----- RECORDS SUPPLIED -----

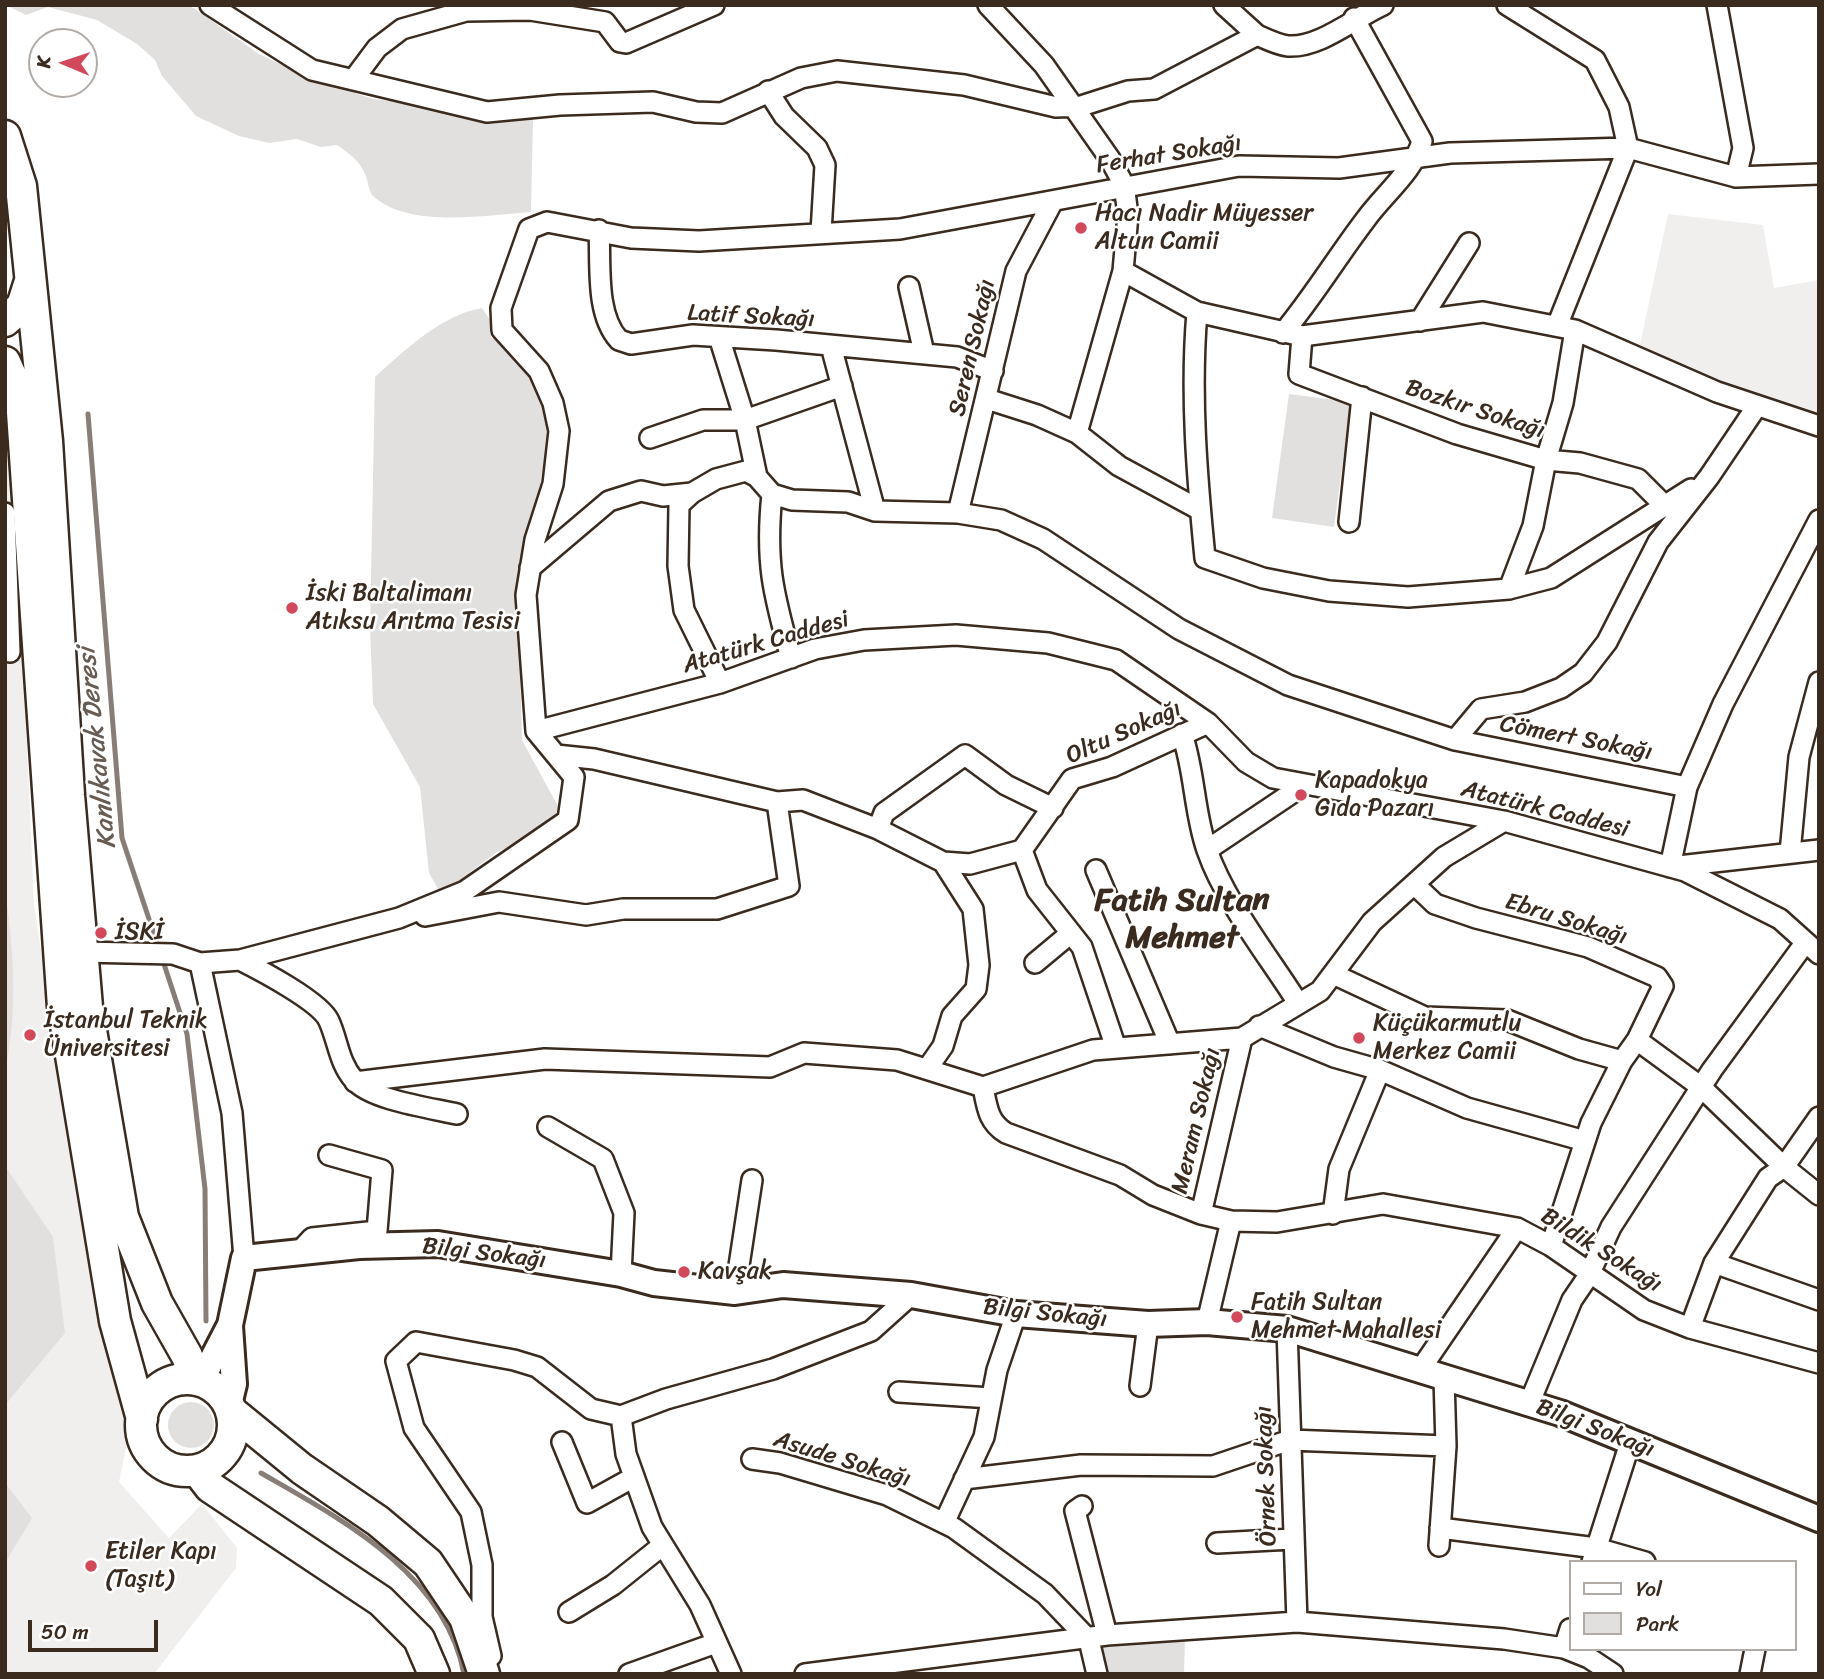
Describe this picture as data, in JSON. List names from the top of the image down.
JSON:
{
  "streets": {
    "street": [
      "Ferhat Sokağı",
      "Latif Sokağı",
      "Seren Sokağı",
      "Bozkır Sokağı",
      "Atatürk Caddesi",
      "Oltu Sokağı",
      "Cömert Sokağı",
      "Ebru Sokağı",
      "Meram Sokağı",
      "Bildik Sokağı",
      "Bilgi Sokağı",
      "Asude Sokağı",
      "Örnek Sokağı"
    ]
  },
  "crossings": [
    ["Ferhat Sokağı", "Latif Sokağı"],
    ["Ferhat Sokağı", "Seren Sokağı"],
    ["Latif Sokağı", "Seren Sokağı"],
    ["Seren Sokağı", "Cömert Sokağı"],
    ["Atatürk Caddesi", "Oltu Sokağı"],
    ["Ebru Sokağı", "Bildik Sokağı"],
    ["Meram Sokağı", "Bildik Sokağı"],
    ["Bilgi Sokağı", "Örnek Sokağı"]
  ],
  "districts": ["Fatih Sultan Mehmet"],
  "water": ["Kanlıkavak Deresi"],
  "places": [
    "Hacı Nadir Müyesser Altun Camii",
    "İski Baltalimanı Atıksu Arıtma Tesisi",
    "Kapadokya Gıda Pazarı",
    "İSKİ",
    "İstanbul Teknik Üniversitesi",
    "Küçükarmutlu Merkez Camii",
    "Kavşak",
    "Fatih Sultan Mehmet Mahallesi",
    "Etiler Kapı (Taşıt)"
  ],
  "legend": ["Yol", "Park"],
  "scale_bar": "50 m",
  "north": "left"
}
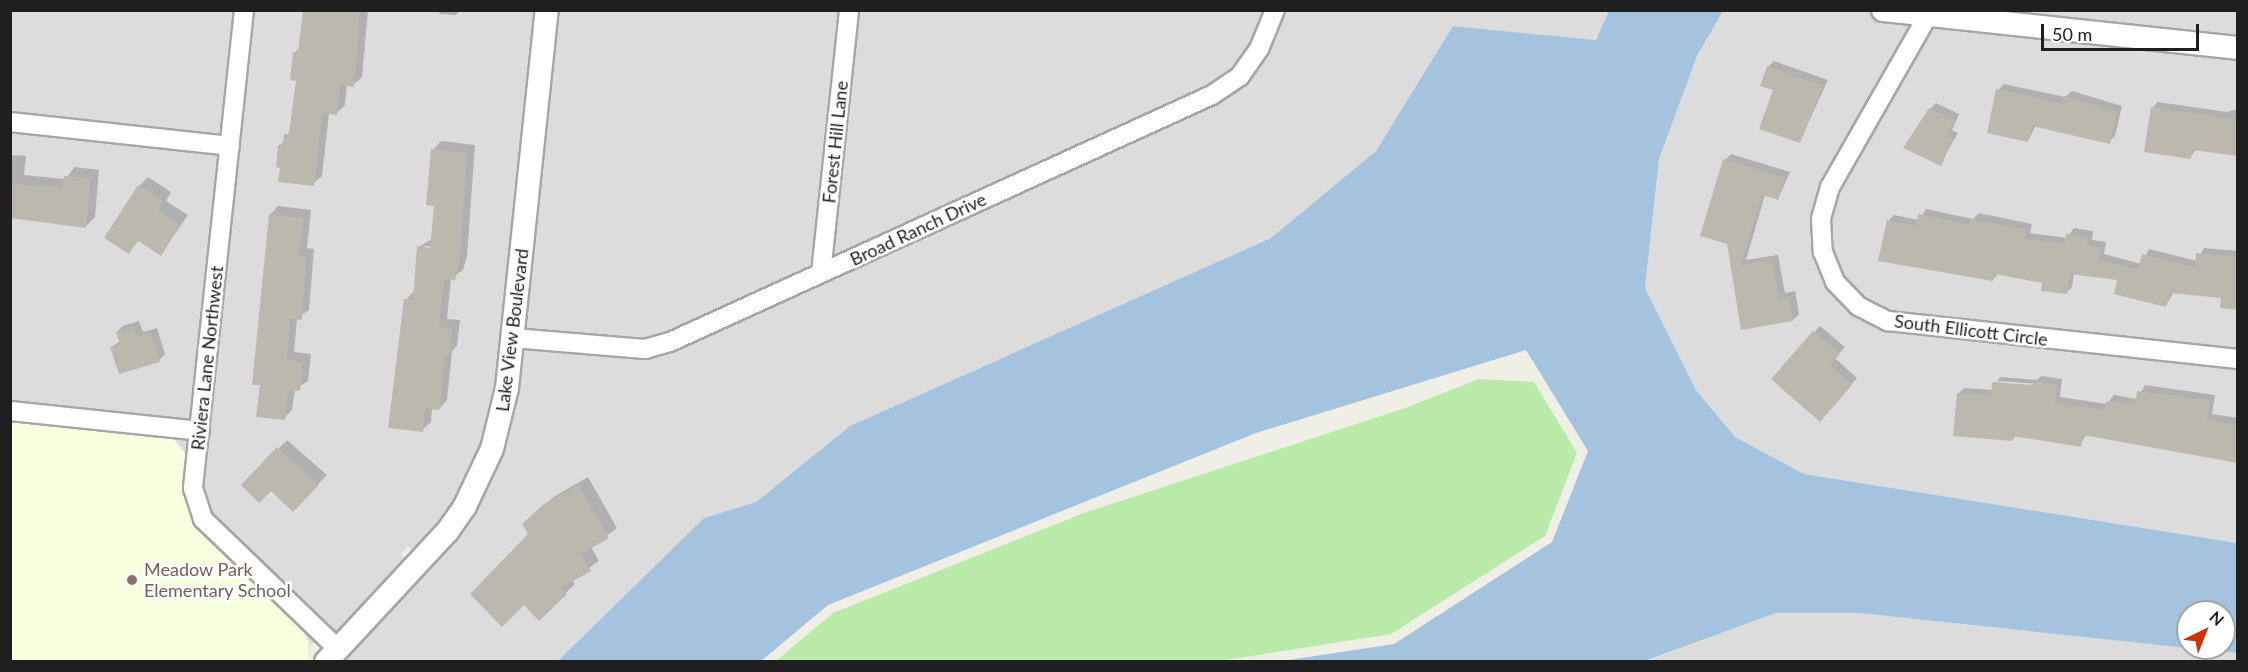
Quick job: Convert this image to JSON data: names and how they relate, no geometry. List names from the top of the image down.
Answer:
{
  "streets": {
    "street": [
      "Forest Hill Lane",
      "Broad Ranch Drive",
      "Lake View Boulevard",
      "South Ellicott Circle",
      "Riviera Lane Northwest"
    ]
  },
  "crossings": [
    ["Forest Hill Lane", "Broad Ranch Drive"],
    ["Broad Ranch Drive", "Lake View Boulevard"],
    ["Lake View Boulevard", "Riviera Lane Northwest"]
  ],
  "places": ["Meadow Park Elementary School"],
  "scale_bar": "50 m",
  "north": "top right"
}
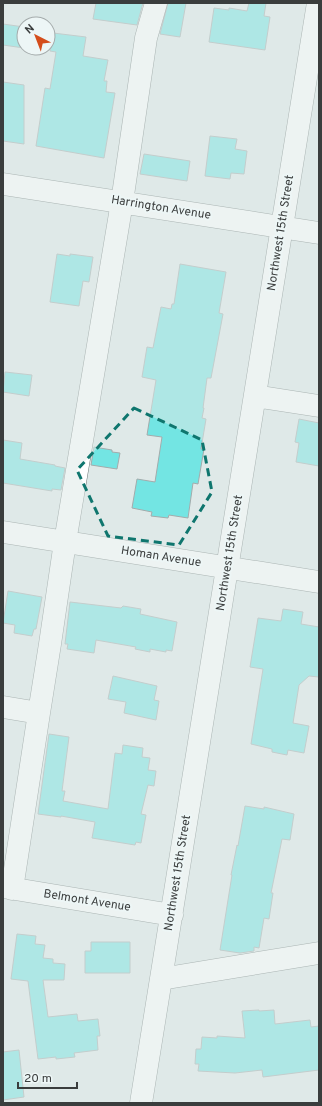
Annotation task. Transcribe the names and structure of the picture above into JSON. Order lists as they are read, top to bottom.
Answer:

-----

WHAT TO PRODUCE:
No pictures go in the copy. Output exactly the lines from the line containing "Quick job: Convert" through the end of the listing above.

YOUR RESPONSE:
Quick job: Convert this image to JSON data: names and how they relate, no geometry. List names from the top of the image down.
Answer:
{
  "streets": {
    "street": [
      "Forest Hill Lane",
      "Broad Ranch Drive",
      "Lake View Boulevard",
      "South Ellicott Circle",
      "Riviera Lane Northwest"
    ]
  },
  "crossings": [
    ["Forest Hill Lane", "Broad Ranch Drive"],
    ["Broad Ranch Drive", "Lake View Boulevard"],
    ["Lake View Boulevard", "Riviera Lane Northwest"]
  ],
  "places": ["Meadow Park Elementary School"],
  "scale_bar": "50 m",
  "north": "top right"
}
Annotation task. Transcribe the names and structure of the picture above into JSON. Order lists as they are read, top to bottom.
Answer:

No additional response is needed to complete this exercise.